#6/2024 - As Primas, Aurora Venturini: um livro intrigante e cru
Alfaguara
203 páginas
A 29 de janeiro do ano da graça de 2024, leio a um ritmo que não me permite escrever sobre tudo... e tudo o que tenho lido tem valido bem a pena.
Este foi o sexto livro deste ano, depois do melhor aniversário de sempre: finalmente as pessoas compreenderam que eu adoro receber livros, não faz mal que toda a gente me ofereça livros. Confesso que também foi importante deixar escapar a minha wislist. Enfim, depois de uma semana de trabalho duríssima, a verdade é que estava ávida pelas horas de leitura do fim de semana e este As primas foi lido de rajada e valeu bem a pena.
Quem me lê, sabe que eu não evito livros difíceis, nem polémicos, nem incómodos, nem que causem dor, daí que este livro me tenha absorvida nas horas que levou a sua leitura. Não o conseguia largar.
É um livro muito cru, conforme se lê no prólogo, escrito por um dos elementos do júri do prémio que o llivro viria a ganhar. Nas primeiras páginas, fica-se com a sensação de que fomos apanhados numa espécie de "apanhados dos livros" tal a estranheza que a escrita, primeiro, e as personagens, depois, nos causam. A escrita obedece a um ritmo de fluxo de consciência entrecortado por causa da deficiência de que a personagem princiapl e narradora é portadora. A galeria de personagens, sobretudo femininas, está profundamente marcada por toda uma série de deformações, enfermidades, obsessões, melancolias e tristeza. Como mulheres e entre mulheres são, facilmente, objeto de violência, abandono, pobreza, desgraçadas.
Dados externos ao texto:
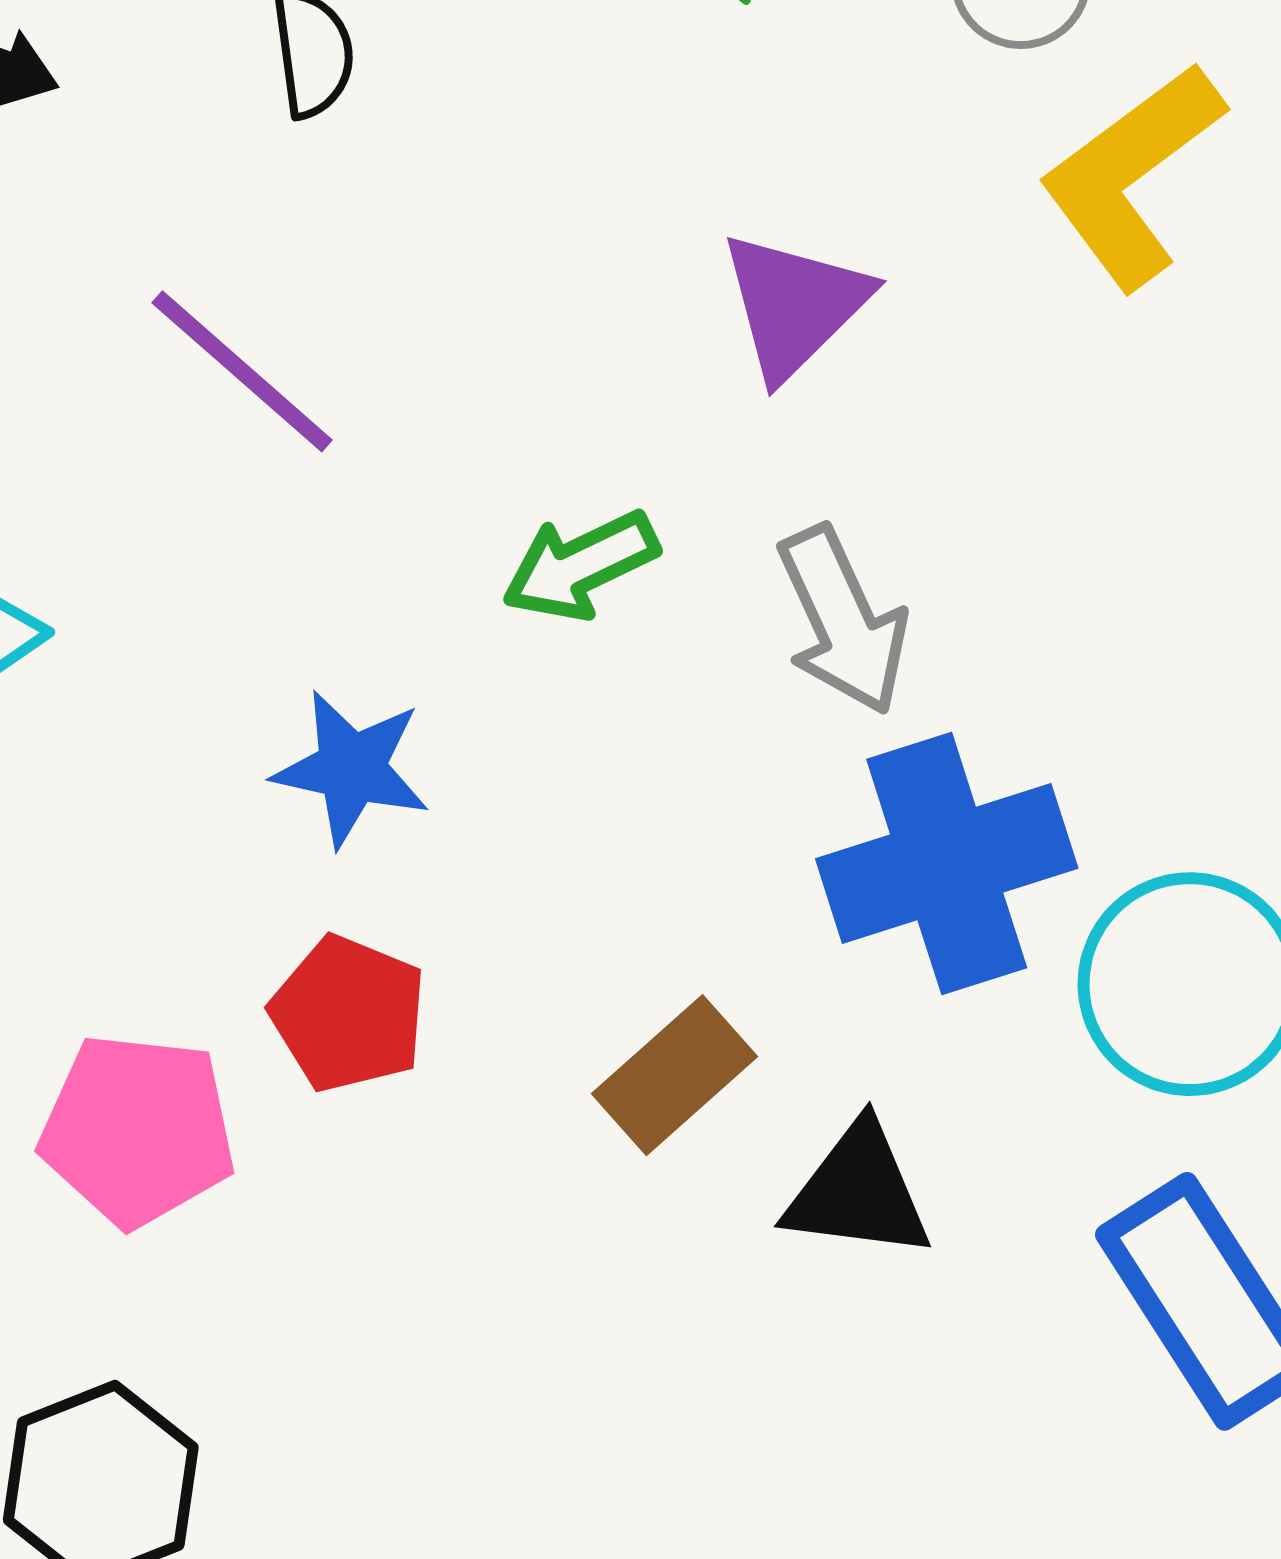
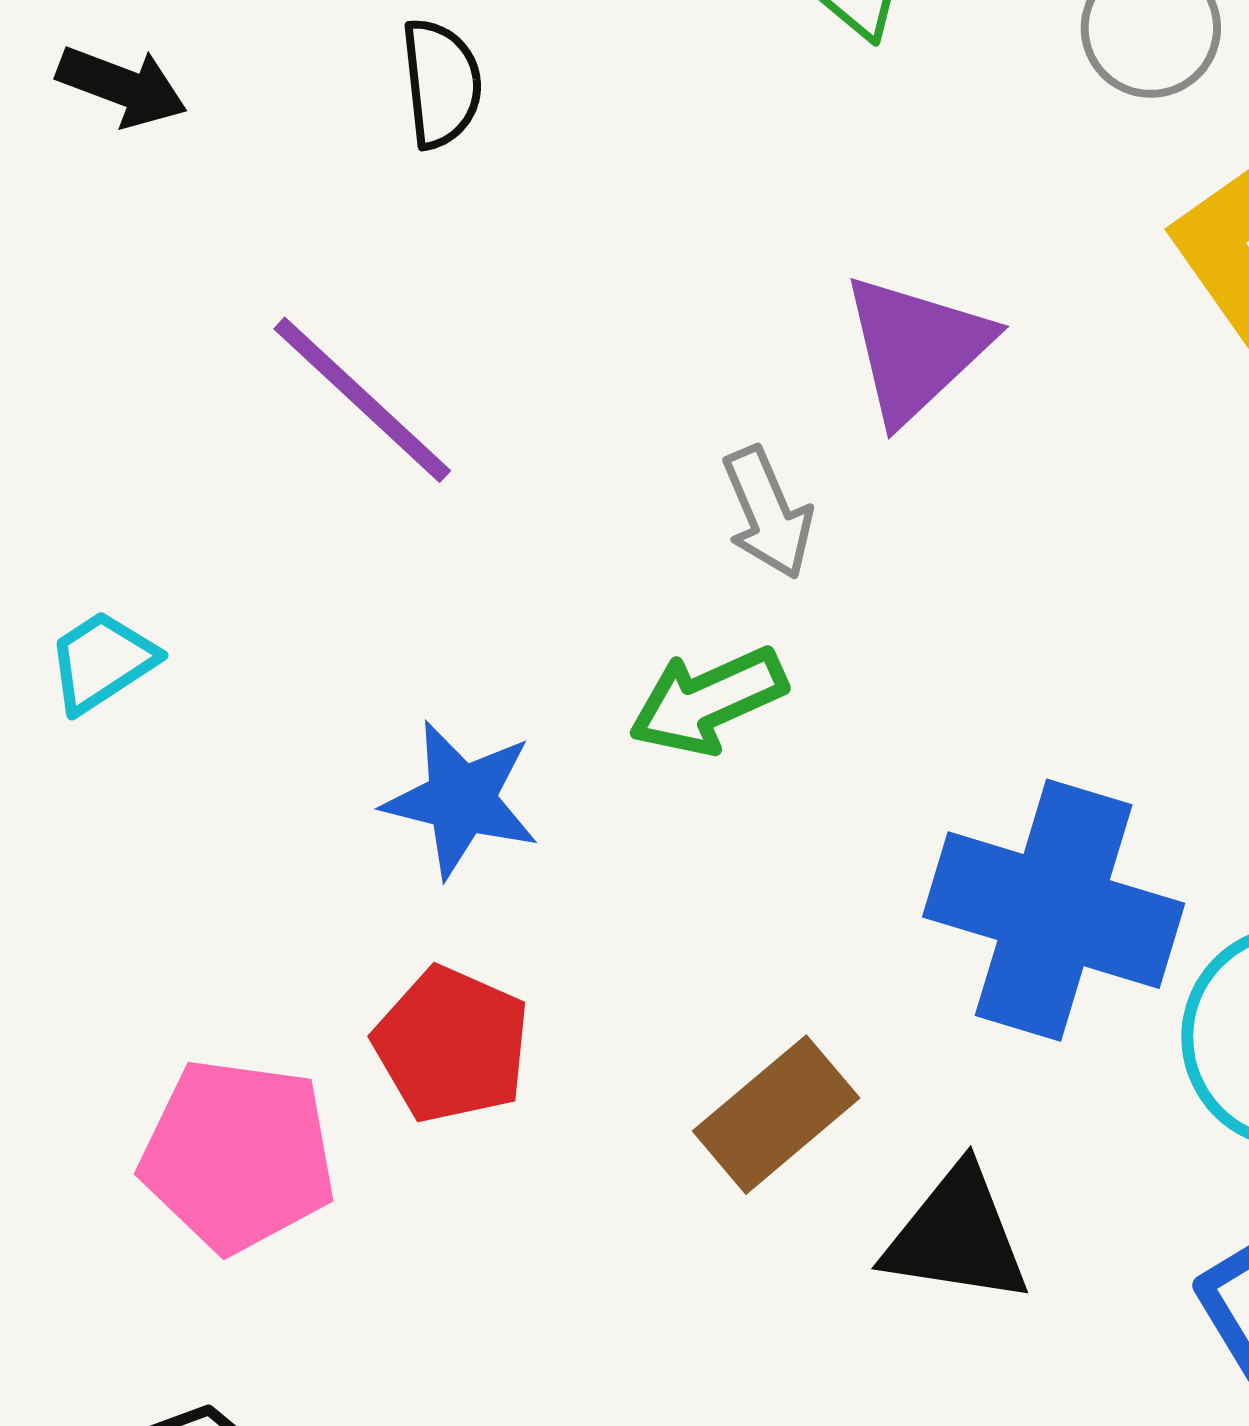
green arrow: (580, 565) -> (708, 701), moved
gray arrow: (843, 620) -> (768, 513), moved, size x0.7
blue cross: (947, 864) -> (1054, 910), turned 33

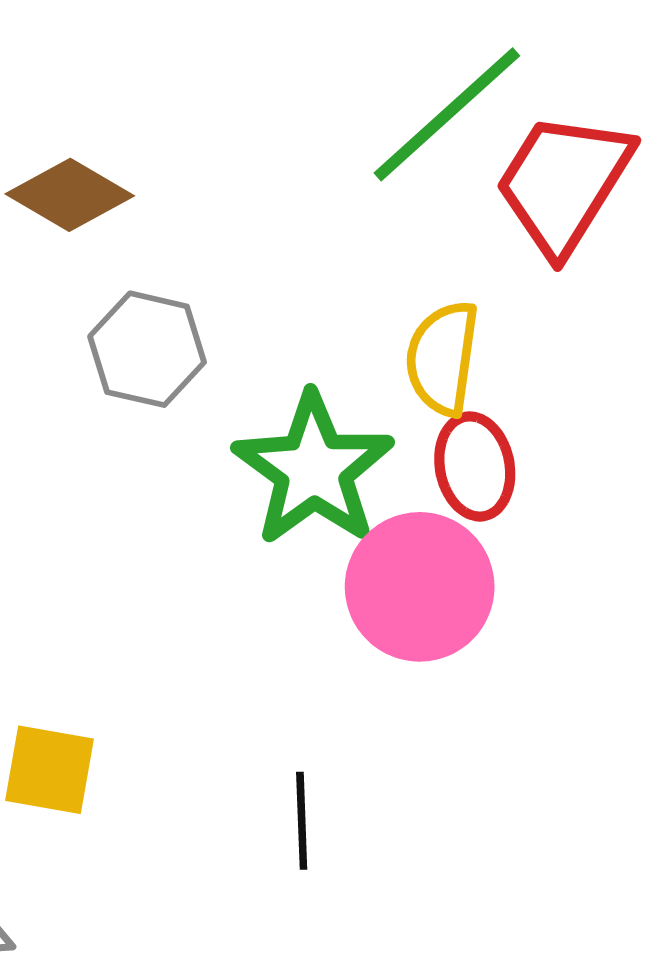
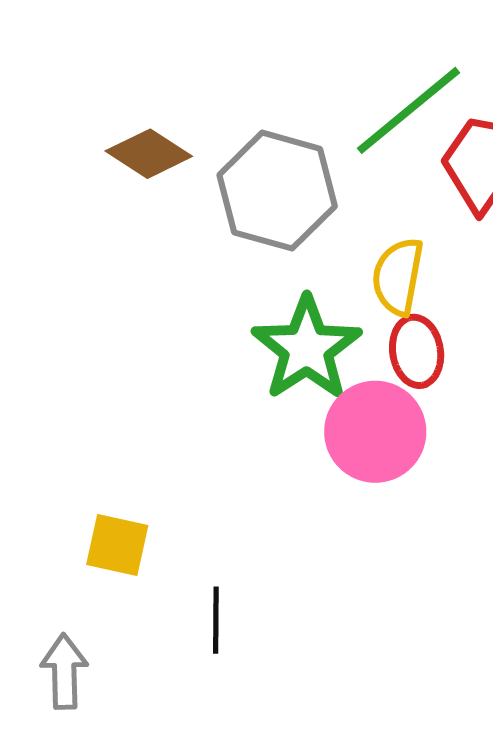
gray hexagon: (147, 349) -> (277, 191), moved, size x1.5
black line: (302, 821) -> (216, 620), moved

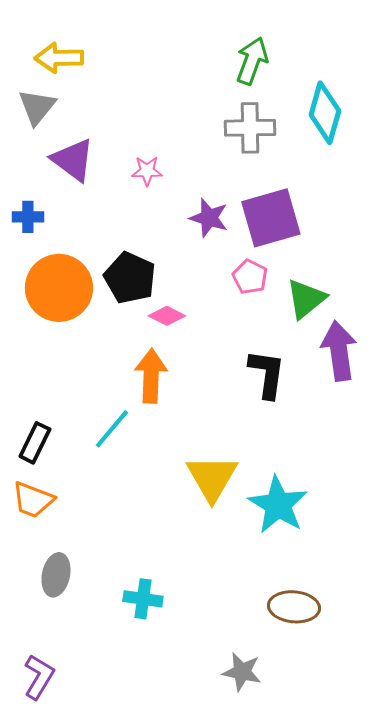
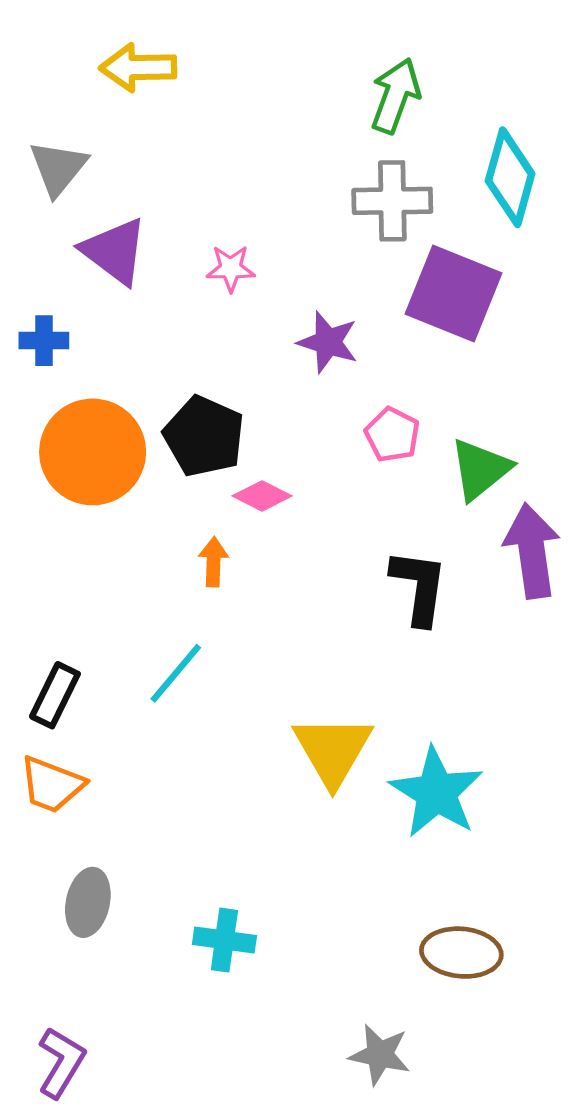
yellow arrow: (59, 58) -> (138, 67), moved
purple square: (271, 218) -> (454, 293), moved, turned 38
orange arrow: (151, 376) -> (213, 562), moved, size x0.6

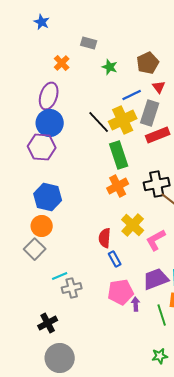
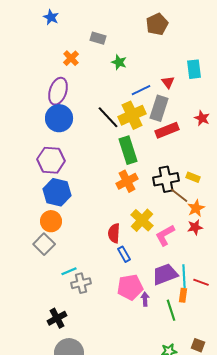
brown pentagon: (148, 63) -> (157, 24), moved
purple hexagon: (42, 147) -> (51, 160), moved

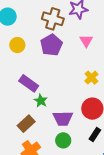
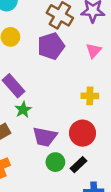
yellow cross: (91, 78) -> (90, 96), turned 32
green circle: (63, 140) -> (55, 162), moved

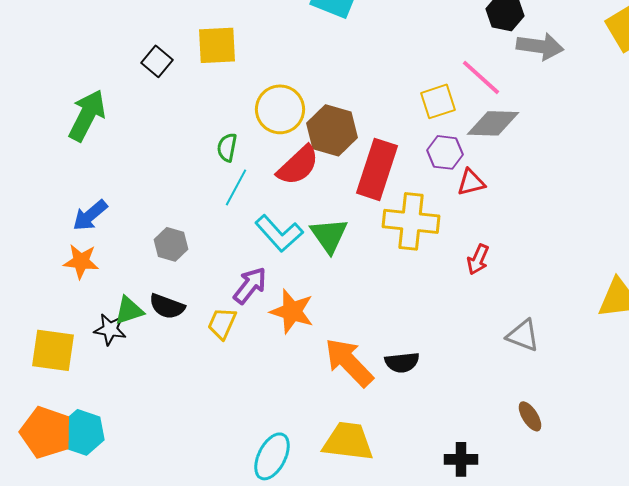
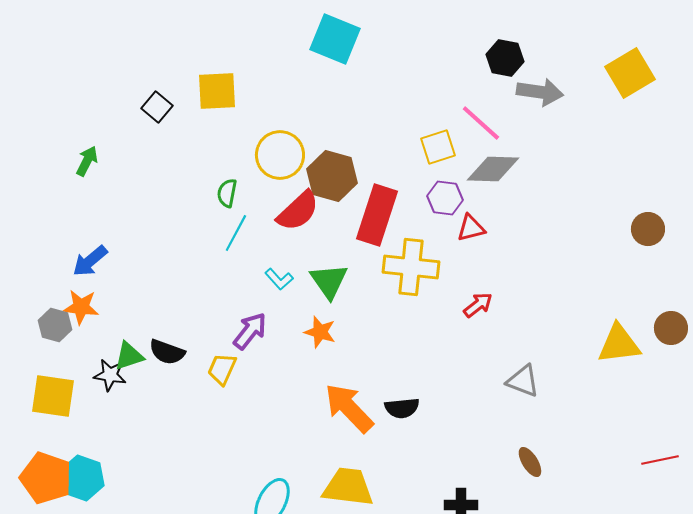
green arrow: (87, 115) -> (87, 161), size x0.6
cyan L-shape: (279, 233) -> (279, 279), size x0.6
gray hexagon: (171, 244) -> (55, 325), moved
red arrow: (478, 259) -> (478, 305), turned -152
orange star: (292, 311) -> (320, 332), moved, size x0.7

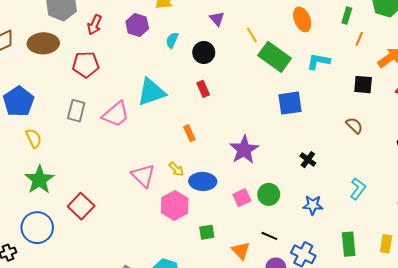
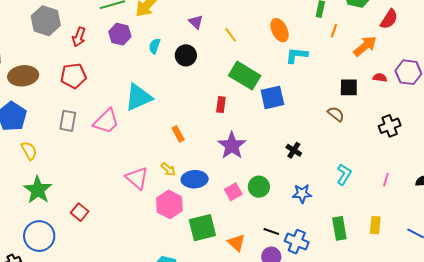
orange ellipse: (302, 19) -> (280, 30), moved
brown ellipse: (43, 43) -> (23, 76), moved
green rectangle: (275, 57) -> (245, 76), moved
black square: (363, 85) -> (349, 87), moved
red rectangle: (203, 89) -> (221, 105), moved, turned 35
red square: (81, 206) -> (80, 212), size x0.7
green square: (207, 232) -> (202, 228), size x1.8
black line: (269, 236) -> (271, 232), moved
A narrativa constrói-se a partir da perspetiva de Yuna, que, encontra na pintura uma forma de escapar literalmente ao ciclo que parece atingir as mulheres da sua família, aquele circo, ou lugar de bruxas, de que ela vai dando conta, ao memso tempo que vai tomando consciência da sua condição, da maldade dos outros, da impossiiblidade de confiar, sabendo que ninguém cuidará dela. Yuna apresenta-nos, na sua inocência, uma história de superação, de esforço, de resiliência, de trabalho que faz dela uma herína improvável, mas com todas as características das grandes heroínas da literatura, ainda que o seu ponto de partida seja muito mais desvantajoso.
Por causa de Yuna, este é um livro lindíssimo, surpreendente, original e cheio de poesia num contexto inóspito. Também a escrita reflete essa excentricidade. Em suma, temos um livro que é ambíguo, estranho, surpeendente, belo e cheio de esperança. É, como se lê na contracapa, "um romance perversamente genial". Para mim, já foi uma das melhores leituras de 2024. Recomendo que arrisquem, que se atrevam a não deixar de mergulhar neste livro. Acredito que não se vão arrepender, porque nso coloca questões que gostaríamos que não nos fossem colcoadas e que, raramente, aparecem desnudas em obras literárias. Apetece-me dar os parabéns a Aurora Venturini e sonhar que um dia posso ser como ela.
Outro dado que faz deste livro um caso peculiar é, como se sabe, o facto de a sua autora, Aurora Venturini, o ter escrito aos 85 anos, vencendo um prémio para novos talentos, quando já tinha vários livros publicados, tornando-se finalmente reconhecida pelo seu valor literário.
Tudo é surpresa neste livro... preparem-se para o final.